IV. La maturité du parc, un atout à gérer conformément a l’intérêt national

C. La rente nucléaire française et l’avenir d’EDF 1

1. Le parc électronucléaire français bientôt amorti comptablement et économiquement 1

2. Les différentes affectations possibles pour les liquidités générées par les tranches amorties 3

3. Un investissement souhaitable, dans le lancement d’une tête de série EPR 4

4. La rente électronucléaire, une raison de plus pour que EDF reste une entreprise publique 6

C. La rente nucléaire française et l’avenir d’EDF

Dans son document d’octobre 1998 exposant sa stratégie pour EDF, document intitulé « Vers le client, le compte à rebours européen », le Président d’EDF, M. F. Roussely indiquait que la production d'électricité nucléaire représente près de la moitié de la valeur ajoutée de l'entreprise et les trois quarts de sa capacité d'autofinancement. Cela « constitue pour deux décennies notre principal avantage. Patrimoine essentiel d'EDF, il l'est aussi pour la Nation ».

Actif industriel de quelques 280 milliards de francs, le parc nucléaire n’est pas seulement un patrimoine. Les réacteurs nucléaires en service en France vont devenir dans les années qui viennent, une source de bénéfices importants.

D’ores et déjà, il est possible d’en estimer l’ordre de grandeur et utile d’examiner les utilisations possibles au service de la Nation.

1. Le parc électronucléaire français bientôt amorti comptablement et économiquement

En 25 ans, la France a su construire un parc électronucléaire de 63 GWe capable de lui apporter plus du tiers de son approvisionnement en énergie primaire. Dans le même intervalle de temps, le pays perdra cet source en cas de non renouvellement du parc, en temps et en heure.

· • la disparition possible en 25 ans de 37,7 % des ressources en énergie primaire

La figure suivante décrit la montée en puissance du parc et sa future décroissance, selon que sa durée de vie sera de 30 ou de 40 ans. Selon la doctrine de la DSIN, chaque réacteur fera l’objet d’autorisations spécifiques de prolongation de la durée de vie nominale de 30 ans. La courbe réelle sera donc probablement entre les deux extrêmes représentés sur le graphique ci-après, le choix entre trente et quarante ans jouant un rôle crucial.

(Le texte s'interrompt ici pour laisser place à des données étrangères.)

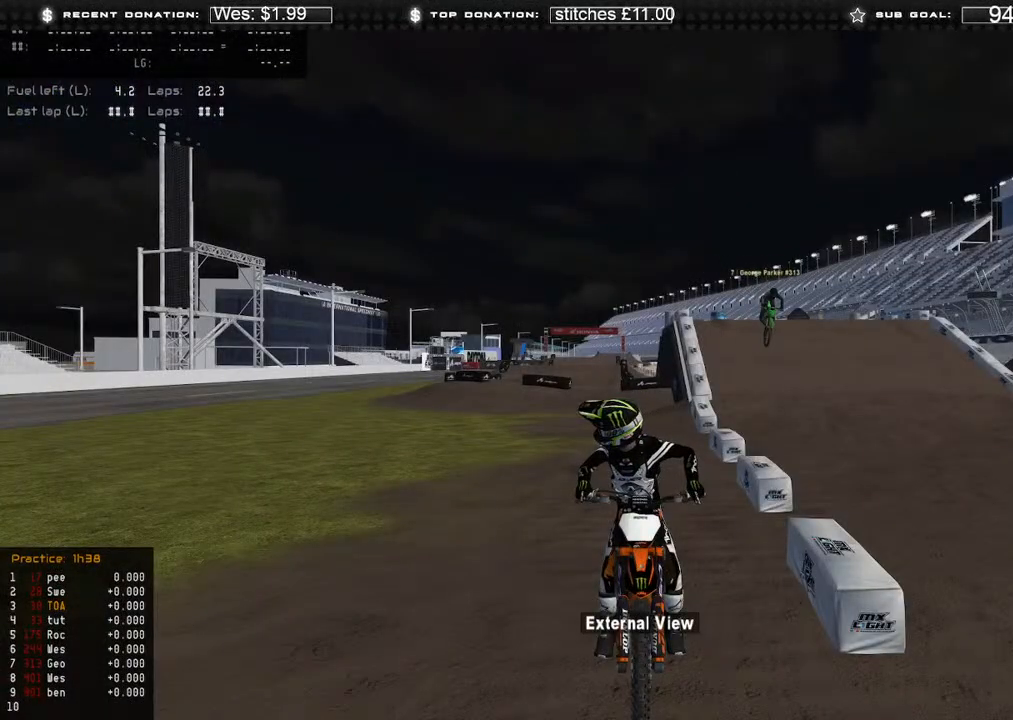
{"buttons": [], "left_stick": "center", "right_stick": "center", "events": [[400, "L3", "up"]]}
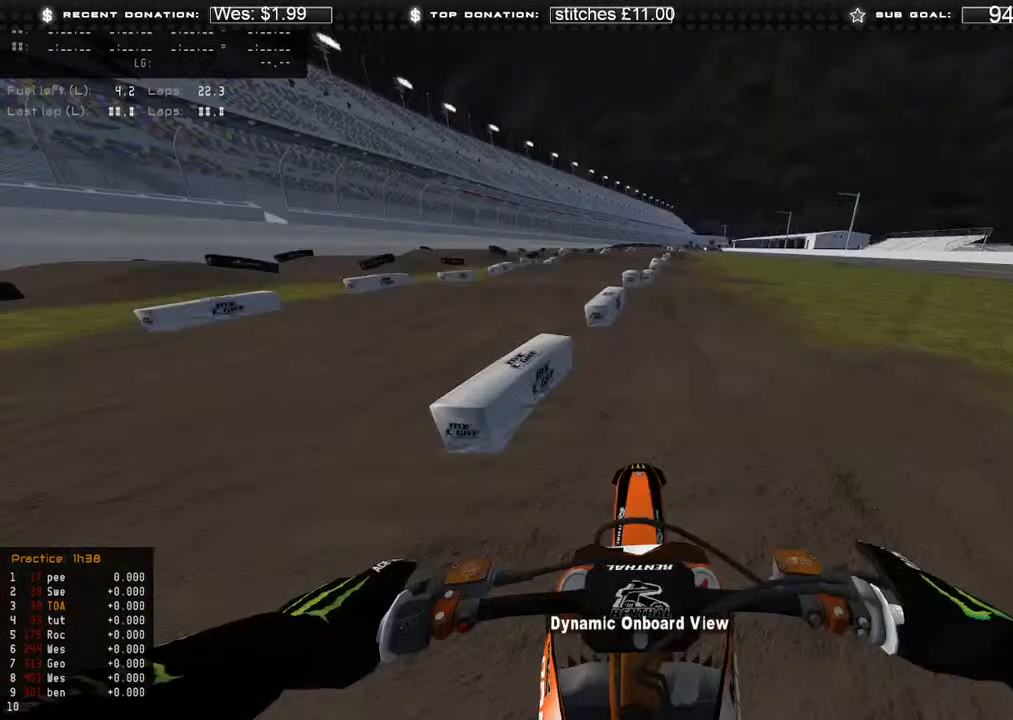
{"buttons": ["DPAD_UP"], "left_stick": "center", "right_stick": "center", "events": [[450, "DPAD_UP", "down"]]}
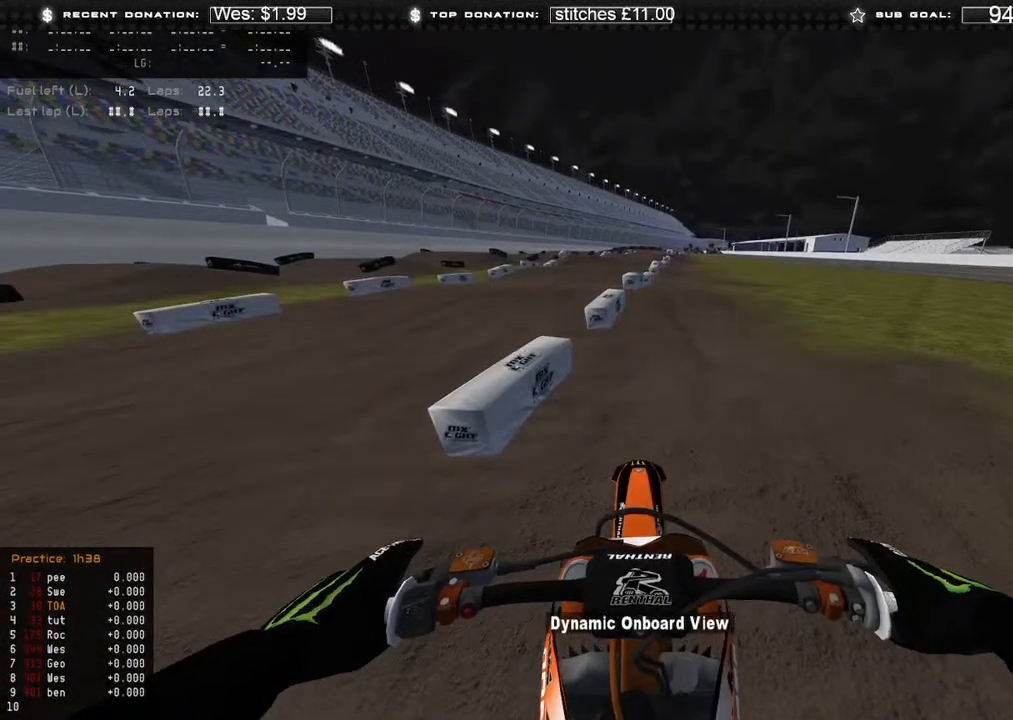
{"buttons": ["R2"], "left_stick": "center", "right_stick": "up", "events": [[350, "R2", "down"], [383, "right_stick", "up"], [400, "DPAD_UP", "up"]]}
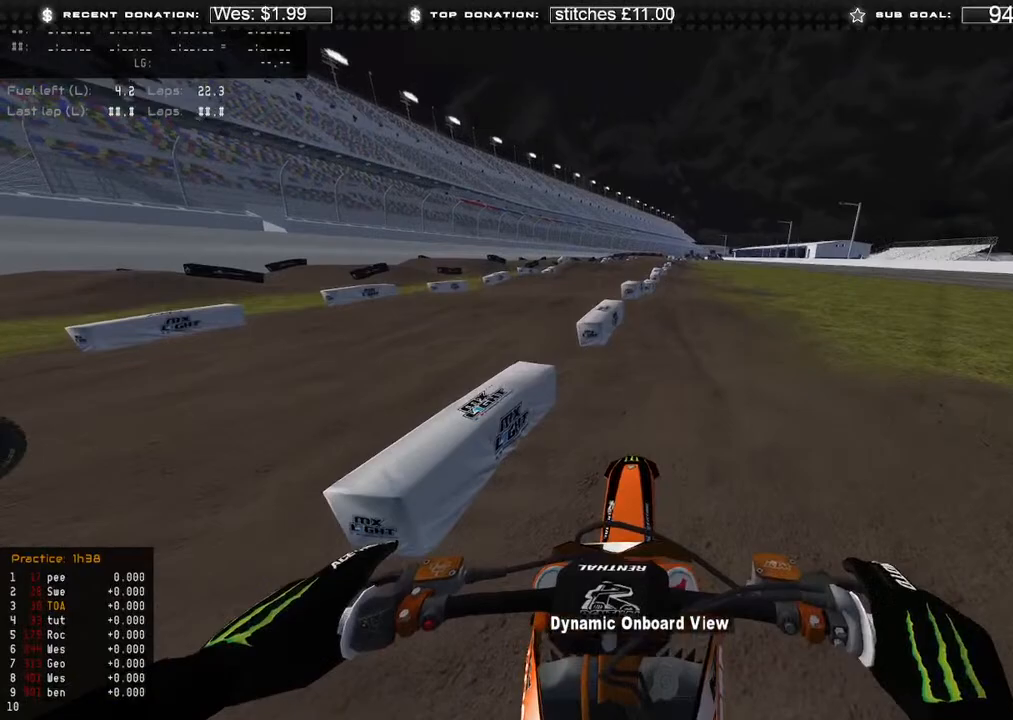
{"buttons": [], "left_stick": "up-left", "right_stick": "right", "events": [[150, "left_stick", "up-left"], [200, "R2", "up"], [217, "right_stick", "right"], [333, "R2", "down"], [467, "R2", "up"]]}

Figure : montée en régime et décroissance du parc électronucléaire français actuel

· La prolongation de la vie des réacteurs : un enjeu considérable

De nombreux réacteurs américains mis en service plus tôt qu’en France, ont dépassé les 30 ans d’activité. De nombreux autres pays envisagent des durées de vie largement supérieures. Ainsi le Japon envisage des durées de vie de 60 ans pour certains de ses réacteurs en fonctionnement. La Suisse vient de prolonger de 15 ans la vie de certains de ses réacteurs qui commencent à arriver dans la zone des 30 à 40 ans.

EDF essaie actuellement de mettre au point des méthodes d'analyse des cuves de ses réacteurs à eau pressurisée. L'objectif est d'en démontrer la sûreté à l'horizon d'une cinquantaine d'années de fonctionnement1. Les difficultés à surmonter seront nombreuses : il faut pratiquer des analyses in situ, non destructrices et suffisamment fines pour détecter des micro-fissures pouvant apparaître dans le métal du fait de la fluence des neutrons. Mais grâce à l'optimisation de l'architecture des cœurs et de la gestion des combustibles, la fluence réelle est très largement inférieure aux spécifications (7,3.109 neutrons par cm2).

La probabilité d’une durée de vie allant jusqu’à 40 ans, en respectant toutes les conditions de sûreté imposée par l’autorité de sûreté, est donc forte. Un enjeu financier important est attaché à cet allongement.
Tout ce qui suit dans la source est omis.